Tracie continuó ignorándola.
—¿Alguna vez has tenido un sobrenombre?
—Mi padre solía llamarme «Jason», pero creo que era porque había olvidado mi verdadero nombre. Y mi segunda madrastra me llamaba «la peste».
—Tu nombre no sugiere que eres un hombre con un peligroso atractivo sexual, que es lo que intento conseguir — le explicó Tracie—. ¿Qué te parece Eric? Siempre he pensado que es un nombre muy sexy.
—Tracie, vuelve a la realidad. No puedo cambiarme de nombre — protestó Jon.
—¿Qué te parece Jon el Pistolero? — dijo Molly, riendo a carcajadas.
—¡Sí, me gusta! Y cuando quiera ser más formal, seré Jon Metralleta.
—Mientras no te llames Jon Pistolita, cariño, ya me está bien — siguió Molly—. Aunque he oído decir que estás muy bien dotado.

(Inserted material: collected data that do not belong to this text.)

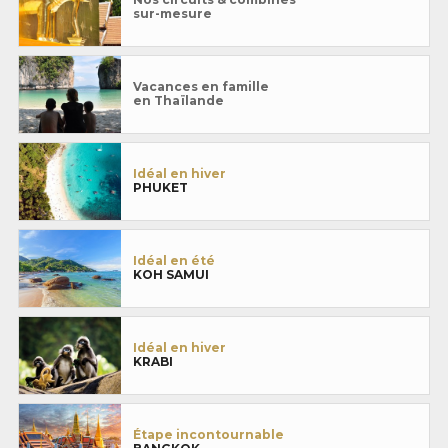
sur-mesure
Vacances en famille
en Thaïlande
Idéal en hiver
PHUKET
Idéal en été
KOH SAMUI
Idéal en hiver
KRABI
Étape incontournable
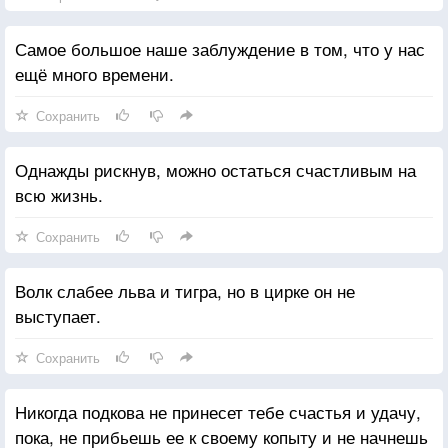
Самое большое наше заблуждение в том, что у нас
ещё много времени.
Сохранить
Однажды рискнув, можно остаться счастливым на
всю жизнь.
Сохранить
Волк слабее льва и тигра, но в цирке он не
выступает.
Сохранить
Никогда подкова не принесет тебе счастья и удачу,
пока, не прибьешь ее к своему копыту и не начнешь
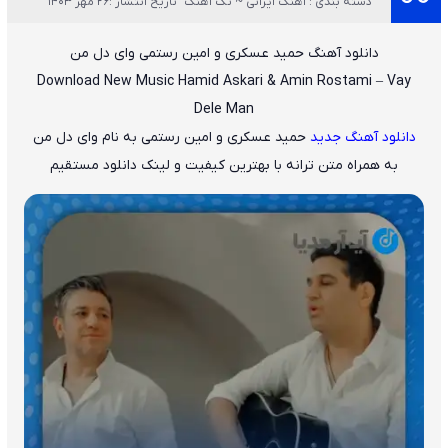
دسته بندی : آهنگ ایرانی ~ تک آهنگ
تاریخ انتشار :26 مهر 1403
دانلود آهنگ حمید عسکری و امین رستمی وای دل من
Download New Music
Hamid Askari & Amin Rostami – Vay
Dele Man
دانلود آهنگ جدید
حمید عسکری و امین رستمی
به نام
وای دل من
به همراه متن ترانه با بهترین کیفیت و لینک دانلود مستقیم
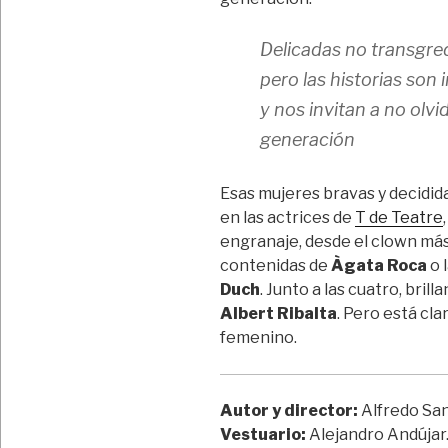
Delicadas
no transgre
pero las historias son
y nos invitan a no olv
generación
Esas mujeres bravas y decidi
en las actrices de
T de Teatre
engranaje, desde el clown má
contenidas de
Àgata Roca
o 
Duch
. Junto a las cuatro, bril
Albert Ribalta
. Pero está cl
femenino.
Autor y director:
Alfredo San
Vestuario:
Alejandro Andújar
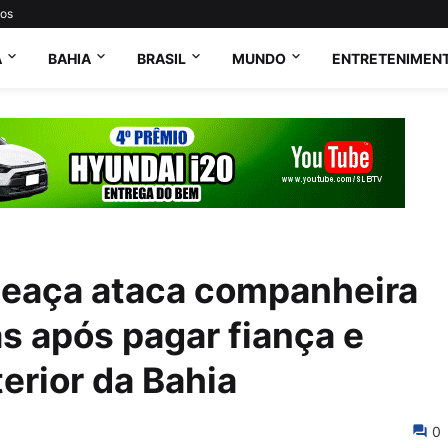
tos
A
BAHIA
BRASIL
MUNDO
ENTRETENIMEN
meaça ataca companheira
as após pagar fiança e
terior da Bahia
0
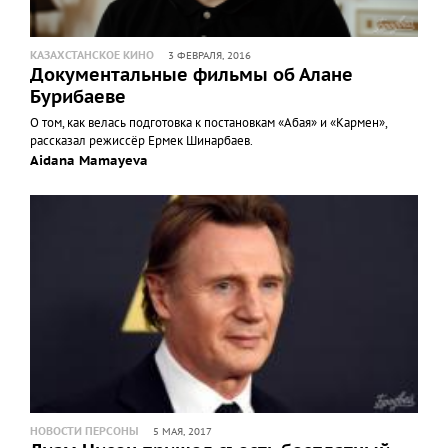
КАЗАХСТАНСКОЕ КИНО
3 ФЕВРАЛЯ, 2016
Документальные фильмы об Алане
Бурибаеве
О том, как велась подготовка к постановкам «Абая» и «Кармен»,
рассказал режиссёр Ермек Шинарбаев.
Aidana Mamayeva
НОВОСТИ ПЕРСОНЫ
5 МАЯ, 2017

Jon, no se sabe si por cansancio, nervios o porque realmente le hacía gracia, se unió a las risas de Molly.
Tracie fingió no haberles oído.
—Tiene que haber algo que te vaya bien.
—Tracie, no voy a cambiar de nombre — insistió Jon.
—¿Qué te parece Jonny? — preguntó—. Los tíos que se llaman Jonny son enrollados. Johnny Depp, Johnny Dangerously, Johnny Cash. Se visten de negro, tienen mirada intensa. Todos son rompecorazones.
—Sí, como Johnny Carson — estuvo de acuerdo Molly—. O Johnny Halliday, el gilipollas francés.
—Bueno, yo siempre he querido llamarme Bud — dijo Jon.
—¿Bud? ¿Cómo la cerveza? No hablas en serio — dijo Molly.
—No, como en Papá lo sabe todo, un programa de televisión de los años sesenta — le explicó Tracie a Molly—. Yo quería llamarme Princesa.
—Es perfecto para ti — dijo Molly, sarcástica.
—Vamos, ya está bien. Así pues, serás Jonny. Y ahora que ya estás muy mejorado, quiero que salgas solo y empieces a dar guerra.